:: Task instructions ::
Copy out all lines of the records in which the word "アドベンチャーワールド" appears.

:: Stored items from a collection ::
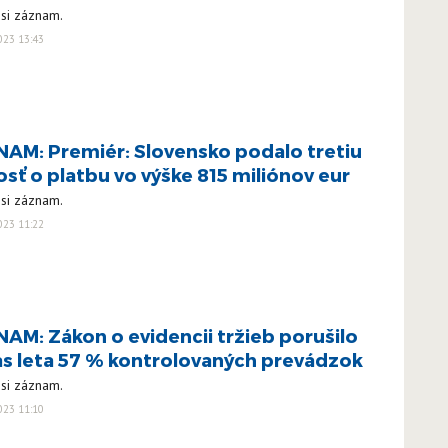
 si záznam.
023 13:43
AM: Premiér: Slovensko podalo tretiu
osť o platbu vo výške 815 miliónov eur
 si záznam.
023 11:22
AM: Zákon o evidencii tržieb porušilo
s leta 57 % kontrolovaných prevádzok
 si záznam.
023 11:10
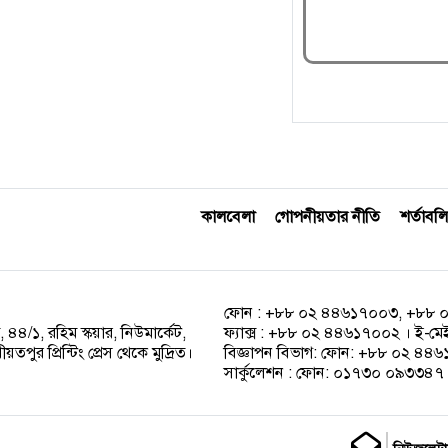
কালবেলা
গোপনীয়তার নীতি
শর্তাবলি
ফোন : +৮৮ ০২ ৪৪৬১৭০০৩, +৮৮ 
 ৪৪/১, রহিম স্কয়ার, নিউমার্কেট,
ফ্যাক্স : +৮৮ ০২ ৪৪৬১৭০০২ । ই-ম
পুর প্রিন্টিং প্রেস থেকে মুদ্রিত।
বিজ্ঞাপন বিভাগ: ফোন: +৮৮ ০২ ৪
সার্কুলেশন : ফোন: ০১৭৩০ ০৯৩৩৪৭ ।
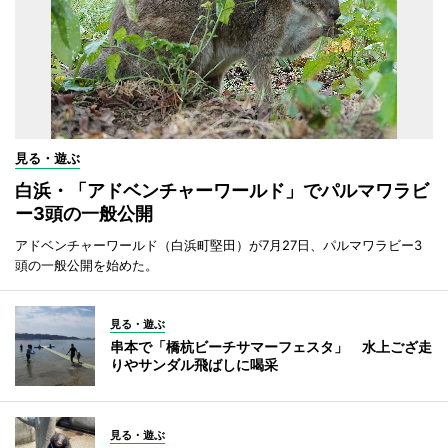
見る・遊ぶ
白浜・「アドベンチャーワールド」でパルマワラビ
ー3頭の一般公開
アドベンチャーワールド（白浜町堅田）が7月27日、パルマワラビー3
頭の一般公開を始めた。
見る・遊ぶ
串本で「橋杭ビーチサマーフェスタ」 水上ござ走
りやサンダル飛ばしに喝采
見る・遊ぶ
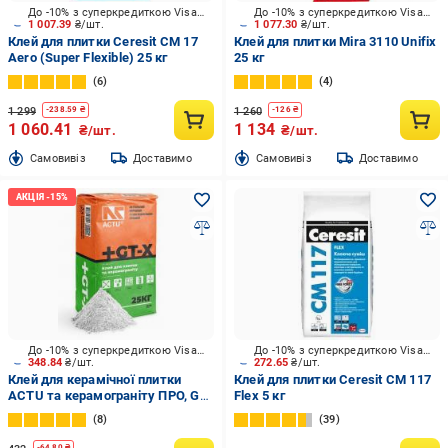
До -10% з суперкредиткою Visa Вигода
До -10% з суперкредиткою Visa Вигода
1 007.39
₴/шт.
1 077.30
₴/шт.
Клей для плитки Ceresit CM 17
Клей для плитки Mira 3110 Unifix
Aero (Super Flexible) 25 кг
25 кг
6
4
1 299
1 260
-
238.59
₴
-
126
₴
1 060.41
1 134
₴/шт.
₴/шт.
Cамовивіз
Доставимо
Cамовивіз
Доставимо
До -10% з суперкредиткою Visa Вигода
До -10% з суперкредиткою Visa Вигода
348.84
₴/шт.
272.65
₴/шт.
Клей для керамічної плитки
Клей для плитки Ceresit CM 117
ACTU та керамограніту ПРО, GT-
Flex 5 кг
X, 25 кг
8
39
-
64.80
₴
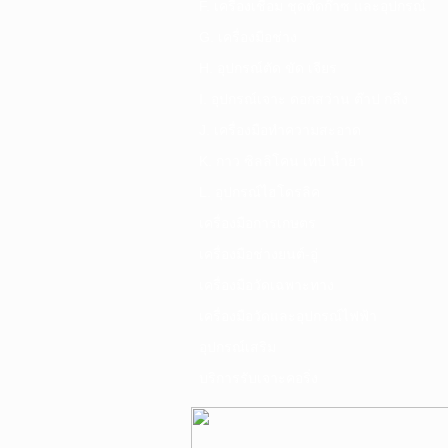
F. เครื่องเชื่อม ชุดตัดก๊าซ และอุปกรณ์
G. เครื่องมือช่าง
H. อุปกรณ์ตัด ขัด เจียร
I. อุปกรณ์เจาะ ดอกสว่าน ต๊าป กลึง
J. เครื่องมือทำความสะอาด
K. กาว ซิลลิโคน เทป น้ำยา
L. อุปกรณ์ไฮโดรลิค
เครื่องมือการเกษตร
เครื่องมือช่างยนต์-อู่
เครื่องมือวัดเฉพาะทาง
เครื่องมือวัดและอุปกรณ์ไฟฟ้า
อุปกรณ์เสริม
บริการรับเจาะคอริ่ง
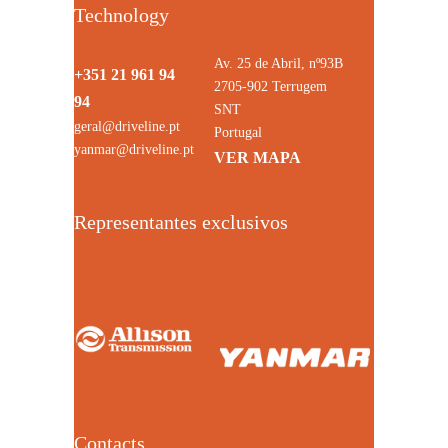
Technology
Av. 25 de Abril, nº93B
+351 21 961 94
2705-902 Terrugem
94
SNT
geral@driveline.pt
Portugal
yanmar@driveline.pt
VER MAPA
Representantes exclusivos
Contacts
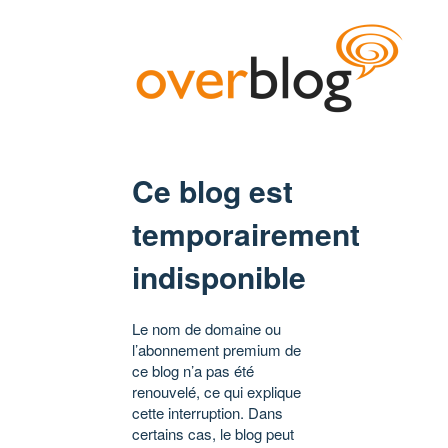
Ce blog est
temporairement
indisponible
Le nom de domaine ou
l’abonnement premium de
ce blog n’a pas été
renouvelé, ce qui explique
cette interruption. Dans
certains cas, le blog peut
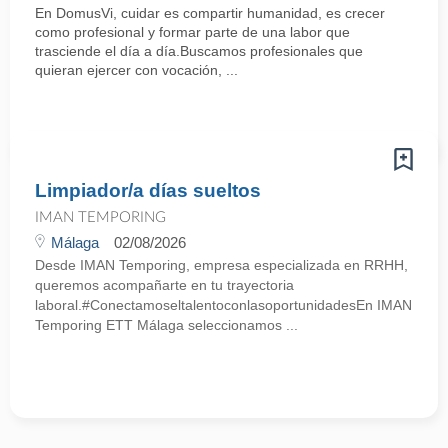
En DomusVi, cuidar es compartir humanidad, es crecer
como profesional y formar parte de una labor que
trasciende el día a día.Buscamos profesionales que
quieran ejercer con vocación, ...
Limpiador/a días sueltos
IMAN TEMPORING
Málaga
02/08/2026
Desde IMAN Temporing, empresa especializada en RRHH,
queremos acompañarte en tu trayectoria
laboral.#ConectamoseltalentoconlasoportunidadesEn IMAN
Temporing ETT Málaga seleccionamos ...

:: Solution below ::
白浜・「アドベンチャーワールド」でパルマワラビ
アドベンチャーワールド（白浜町堅田）が7月27日、パルマワラビー3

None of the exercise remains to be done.